While Dylan loudly split with folk when he "went electric" at the 1965 Newport Folk Festival, Baez has for the most part remained in the genre, testing the waters of rock, country and jazz from time to time but never completely submerging. At the concert, she played pieces by country standbys Steve Earle and Gillian Welch and some rock 'n' roll tunes by Natalie Merchant and newcomer Ryan Adams, yet still glided through folk favorites by Woody Guthrie and Dylan, wrapping up the set with her own "Diamonds and Rust."
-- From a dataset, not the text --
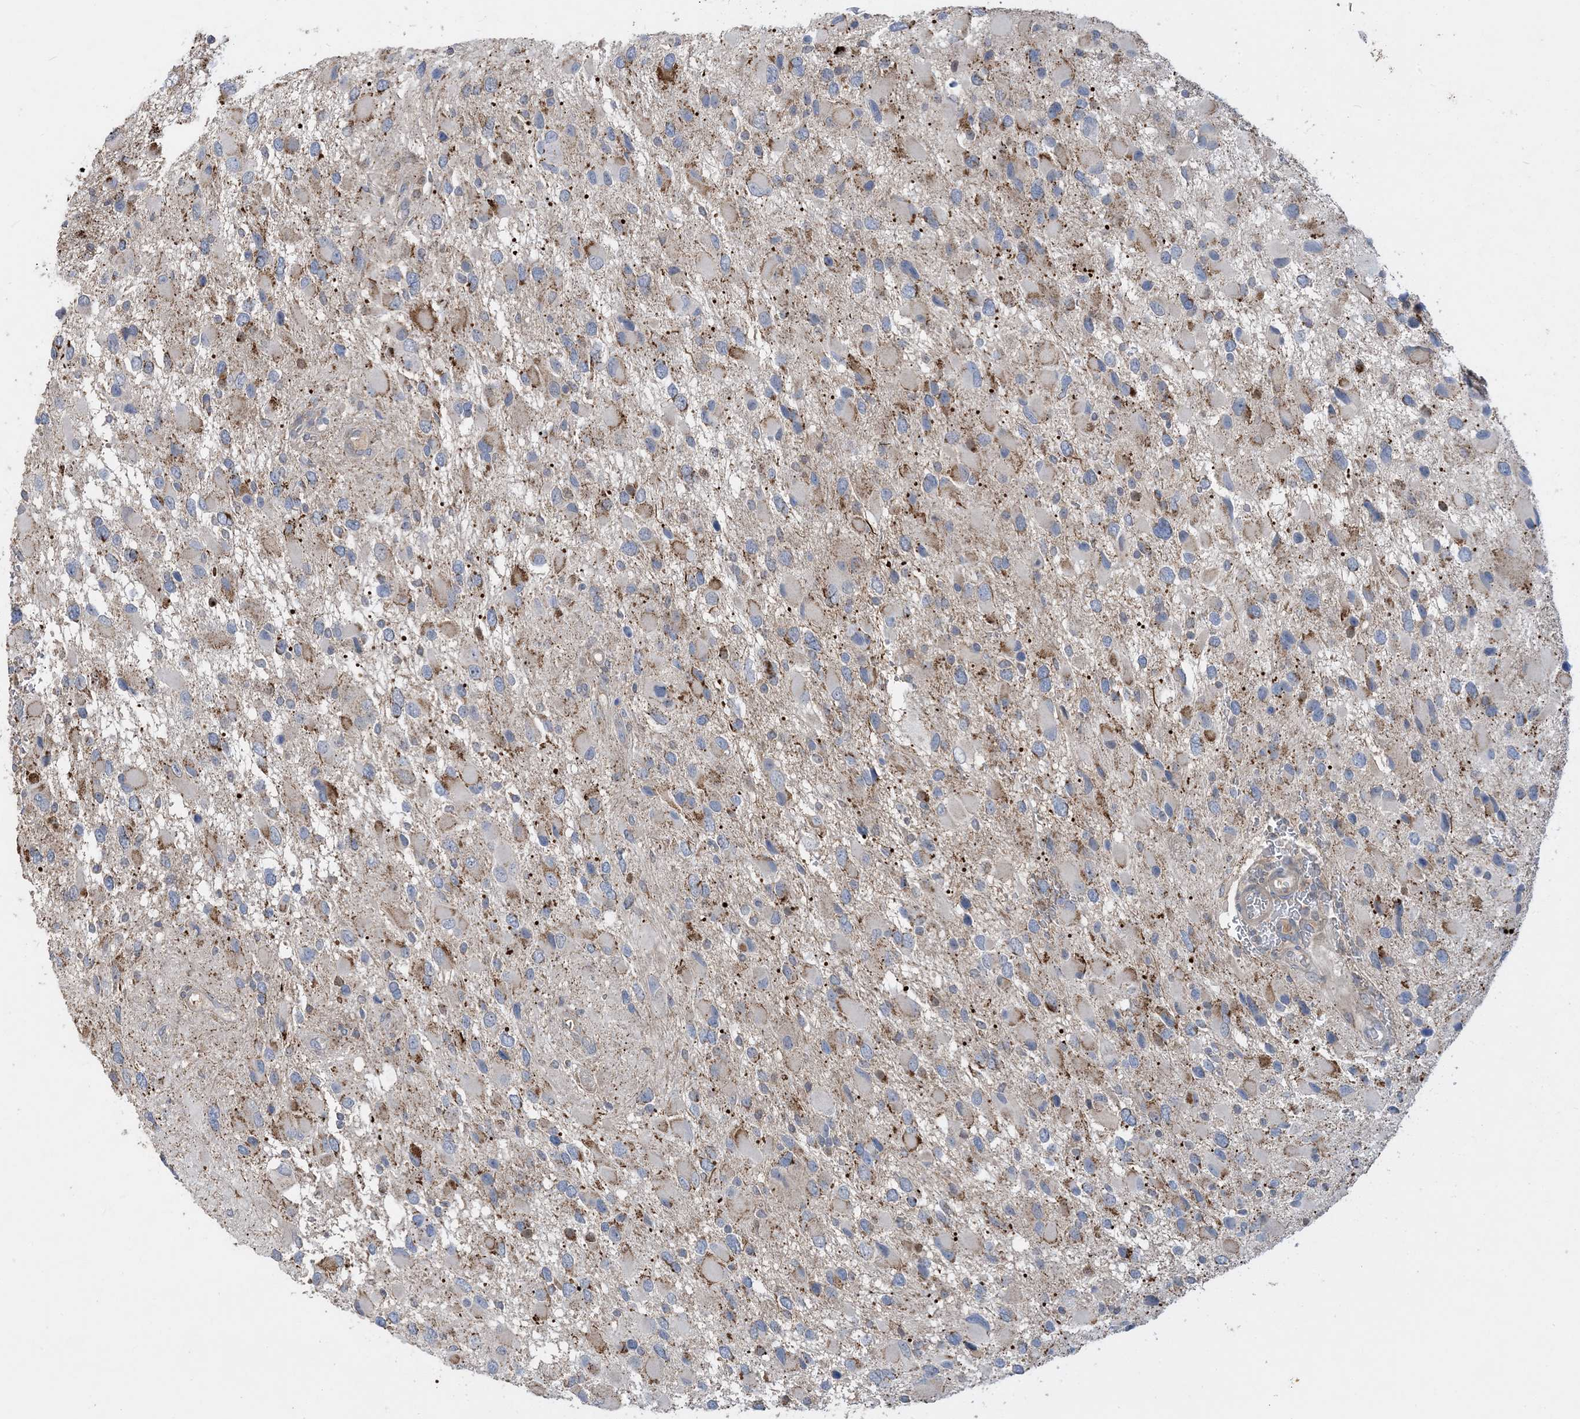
{"staining": {"intensity": "moderate", "quantity": "<25%", "location": "cytoplasmic/membranous"}, "tissue": "glioma", "cell_type": "Tumor cells", "image_type": "cancer", "snomed": [{"axis": "morphology", "description": "Glioma, malignant, High grade"}, {"axis": "topography", "description": "Brain"}], "caption": "The photomicrograph shows staining of malignant glioma (high-grade), revealing moderate cytoplasmic/membranous protein staining (brown color) within tumor cells.", "gene": "ECHDC1", "patient": {"sex": "male", "age": 53}}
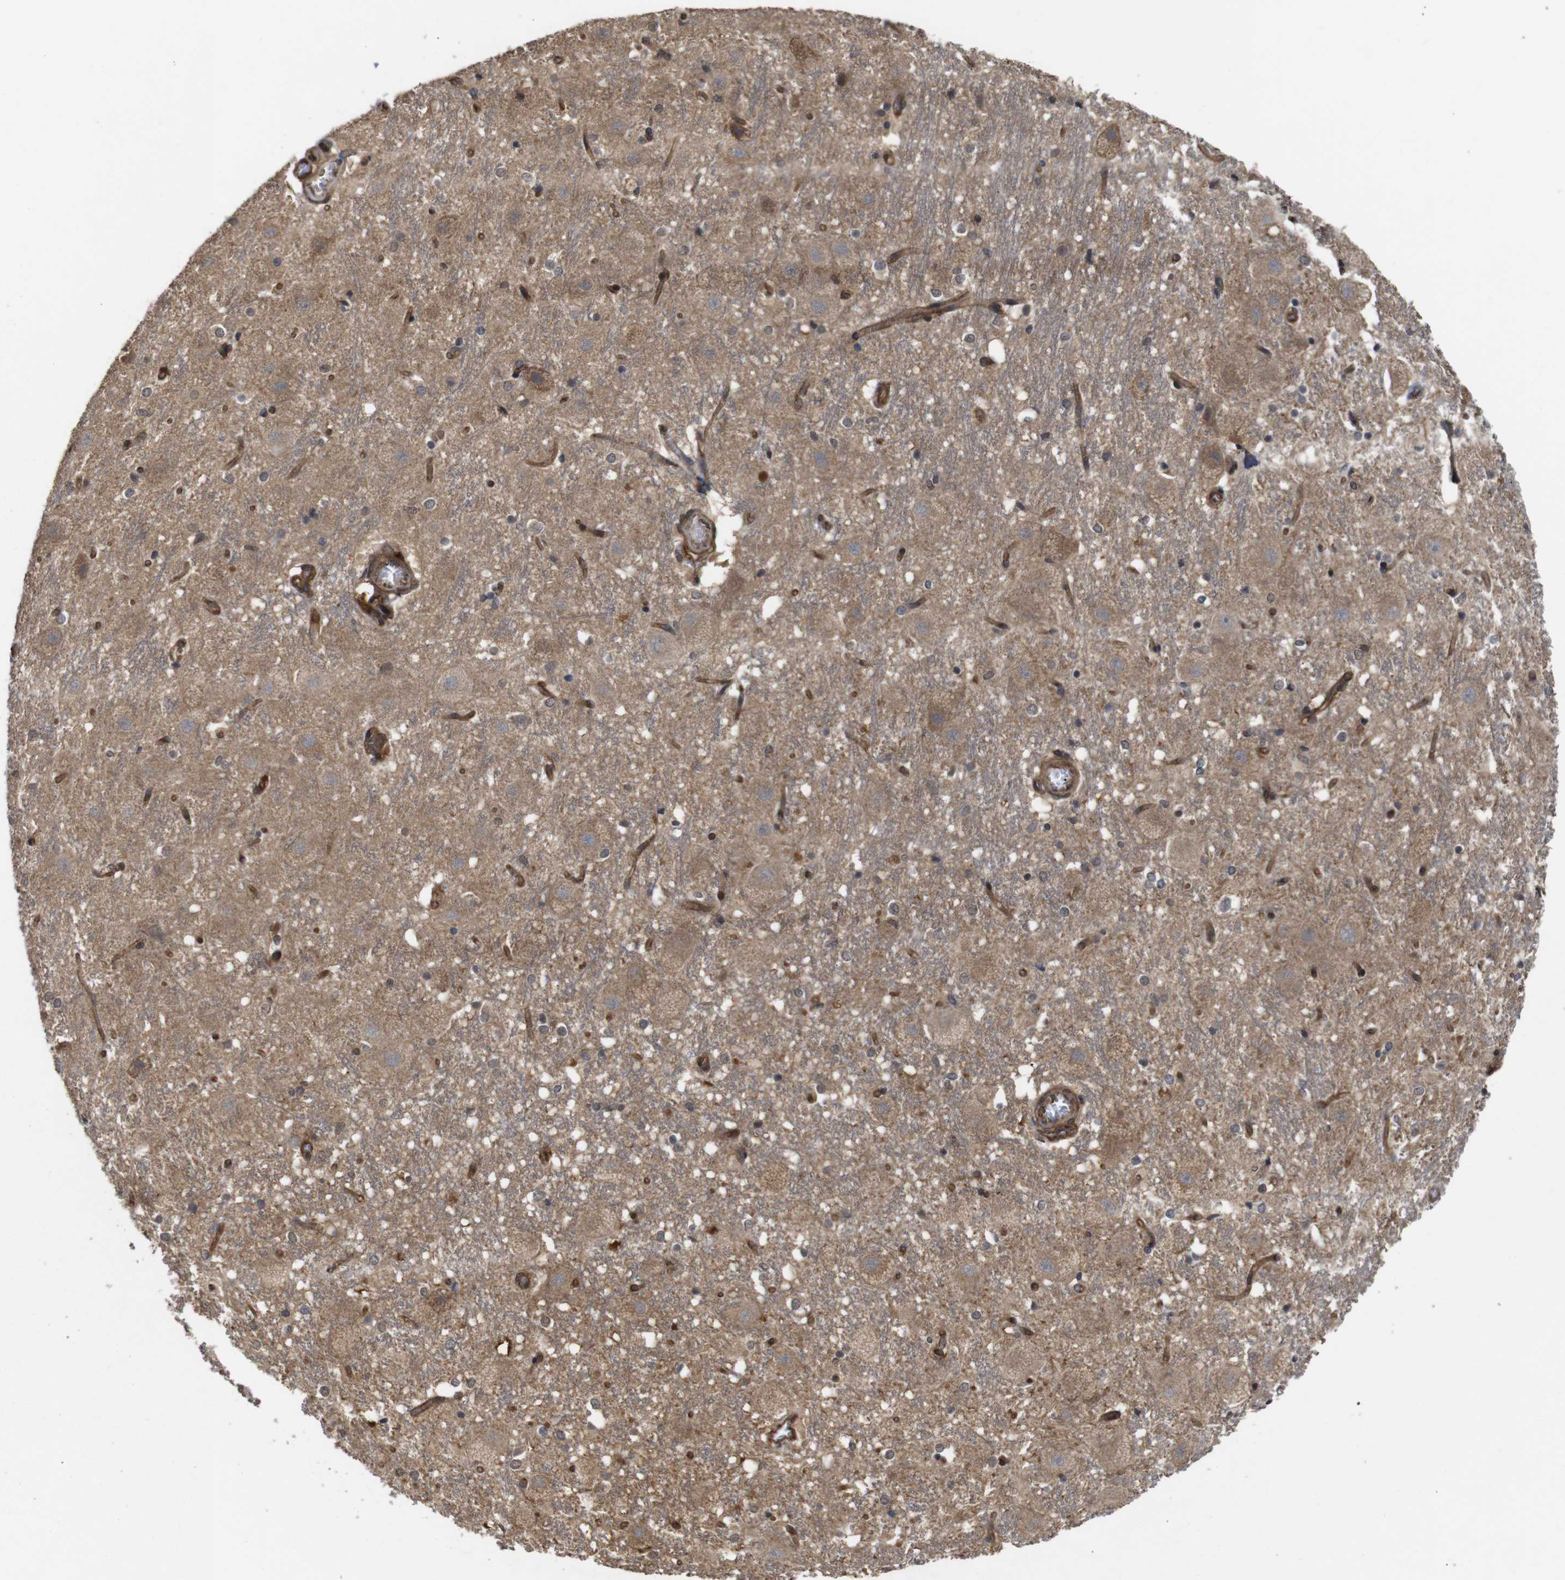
{"staining": {"intensity": "strong", "quantity": "<25%", "location": "cytoplasmic/membranous,nuclear"}, "tissue": "hippocampus", "cell_type": "Glial cells", "image_type": "normal", "snomed": [{"axis": "morphology", "description": "Normal tissue, NOS"}, {"axis": "topography", "description": "Hippocampus"}], "caption": "Hippocampus stained for a protein displays strong cytoplasmic/membranous,nuclear positivity in glial cells. The protein is shown in brown color, while the nuclei are stained blue.", "gene": "NANOS1", "patient": {"sex": "female", "age": 19}}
Over decades of composition and performance, Baez's relative consistency of style has nurtured a remarkable intracacy in her craft. While Dylan's development, always finding new highways, is vertical, Baez's maturation is horizontal, giving her great agility within her style. Her awareness of this lends her such onstage ease that the distance between stage and seat feels marvelously small. It seems as if Baez happened to stop in, and feels like playing a song-when she adjusts her capo she removes it gently and reclamps it slowly and carefully, for she has nothing to hide. Other artists seem to feel as if they have to hide technical necessities, painfully aware of their duty to entertain.
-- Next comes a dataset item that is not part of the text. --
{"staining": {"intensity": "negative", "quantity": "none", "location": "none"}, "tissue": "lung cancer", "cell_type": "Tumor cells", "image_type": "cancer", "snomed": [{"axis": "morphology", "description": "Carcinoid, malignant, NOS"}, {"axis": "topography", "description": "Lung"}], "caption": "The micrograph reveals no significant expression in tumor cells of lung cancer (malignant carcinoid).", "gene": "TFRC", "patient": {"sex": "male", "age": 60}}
In a way, Laura Cantrell, the Nashville-born singer-songwriter who opened for Baez, helps to illustrate Baez's development. Cantrell's delicate voice is measured and clear, and her songwriting is sweetly intelligent. The effect is pretty, but not beautiful-after her touted major debut in 2000, she hasn't yet filled her own shoes. By comparison, during her first performances in Cambridge coffeehouses, Baez's voice was perfectly lovely, yet her voracity might have tainted the listening experience. "Striking and clear yet tightly wrought, self-consciously projected, Joan's singing demanded attention without apology for its determination to get it," according to "Positively Fourth Street," David Hajdu's account of the early careers of Dylan and Baez. Baez's teenage (she was 18) self-consciousness was then a liability, causing many reviewers to find her style deliberate. Now, Baez is still self-conscious, but she is conscious of her confidence rather than her desire to succeed.
The climax of the Northampton show might very well have been when Baez covered The Band's "The Night They Drove Old Dixie Down." The moment Baez beckoned the audience to join her, the theater sounded with hundreds of eager voices, the less classic-rock savvy among them capitalizing on the "Na, na, na" of the chorus. Pleased, at the end of the song Baez laughed, "Thank you, that was beautiful." The stocky, chestnut-haired woman beside me chuckled back, "You're welcome, Joanie, you're welcome."